The lien of Beneficial is invalid to the extent it relates to property allowable as exempt and so claimed. To the extent that the value of the property exceeds the claimed and allowable exemptions, it is not affected by section 522(f).
An additional issue needs addressing. Requiring counsel for the debtor to file a complaint to avoid a section 522(f) lien in cases where the lien is clearly voidable creates unnecessary work for counsel, costs for the debtor, and places an unnecessary burden on the office of the clerk. To eliminate the filing of unnecessary complaints, the following procedure is suggested. Counsel for the debtor, if he determines that a creditor holds a lien voidable by section 522(f), is to request the creditor to stipulate to the entry of an order avoiding the lien. If the creditor does not agree to do so, thereby requiring the debtor to file a complaint, and if the court determines that the creditor does not have a colorable defense to the action, the court will look with favor upon a motion for reimbursement of costs and attorney fees.[5]
An appropriate order to be submitted.
NOTES
[1] "The Rules will prescribe the procedure by which a case is reopened and how it will be conducted after reopening." H.R.Rep.

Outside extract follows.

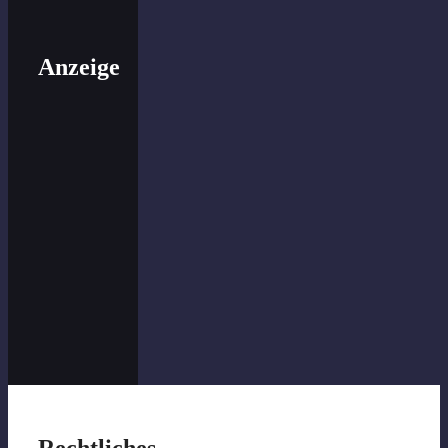
Anzeige
Rechtliches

No. 95-595, 95th Cong., 1st Sess. 338 (1977); S.Rep. No. 95-989, 95th Cong., 2d Sess. 49 (1978), U.S.Code Cong. & Admin.News 1978, pp. 5787, 5835, 6294. The Rules of Bankruptcy Procedure remain in effect to the extent not inconsistent with the Code. P.L. 95-598 § 405 (1978).

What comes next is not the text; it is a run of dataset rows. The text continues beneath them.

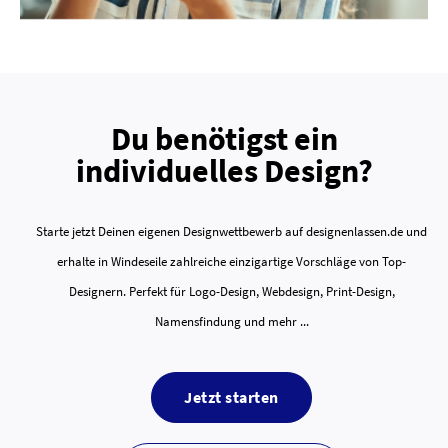
Du benötigst ein
individuelles Design?
Starte jetzt Deinen eigenen Designwettbewerb auf designenlassen.de und
erhalte in Windeseile zahlreiche einzigartige Vorschläge von Top-
Designern. Perfekt für Logo-Design, Webdesign, Print-Design,
Namensfindung und mehr ...
Jetzt starten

[2] Section 506(a) provides that claim of a creditor is secured only to the extent of the value of the security.
[3] Section 546(a) provides that:
An action or proceeding under section 544, 545, 547, 548, or 553 of this title may not be commenced after the earlier of
(1) two years after the appointment of a trustee under section 702, 1104, 1163, or 1302 of this title; and
(2) the time the case is closed or dismissed.
[4] The legislative history states that "the following table lists matters that will be dealt with by the Rules of Bankruptcy Procedure or by local rules of court . . . (95) procedure for debtor to avoid non-purchase money security interest in household goods, tools of trade, or health aids."
[5] There was no need to file an original 522(f) complaint in this court. Counsel could have reopened the case removing the state court proceeding, and pleaded section 522(f) as a defense.